I'm trying to visualize what this all means.  Soon the 7200 bitcoins per day max will be halved to 3600.

So now we have 3600 bitcoins spread out among...what would people guess...200TH/s once ASIC hits?  2,000TH/s?

aye, it's really hard to speculate now and comes down to just how much miners are willing to spend to buy asics. The preorders currently put the new hash rate at maybe 45TH by reward halving(much citation needed still). And will be largely influenced by how well the release goes and whether that encourages more miners to buy equipment or not.
BFL won't get to 2000TH/s any time soon. If you think about it, using the current SC ASICs that would be 2000 MiniRigs or 50,000 singles.
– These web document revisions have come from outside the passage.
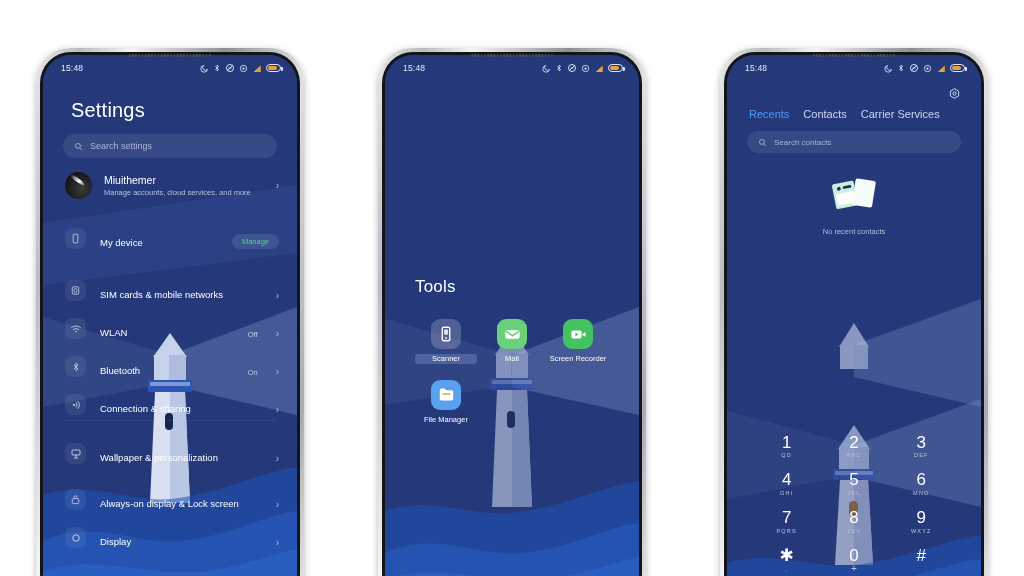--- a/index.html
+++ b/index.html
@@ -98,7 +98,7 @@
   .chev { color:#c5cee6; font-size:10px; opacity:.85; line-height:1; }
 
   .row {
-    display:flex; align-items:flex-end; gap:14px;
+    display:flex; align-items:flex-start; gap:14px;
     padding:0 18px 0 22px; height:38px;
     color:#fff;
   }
Given the little we know about BFL's production and assuming that the new singles/minirigs take as long to produce as the old ones, how long do you think it will take to get 50,000 singles out the door? Of course, the $70M that would bring in at current prices finance quite the expansion.

We know via Bit-Pay that they got at least a quarter million dollars yesterday alone.

http://www.marketwatch.com/story/bitpay-shatters-record-for-bitcoin-payment-processing-2012-06-26

That buys 8.3 minirigs or 8.3 Terahashes.
Do you think they'll be able to ship out 8.3TH/s worth of gear in one day?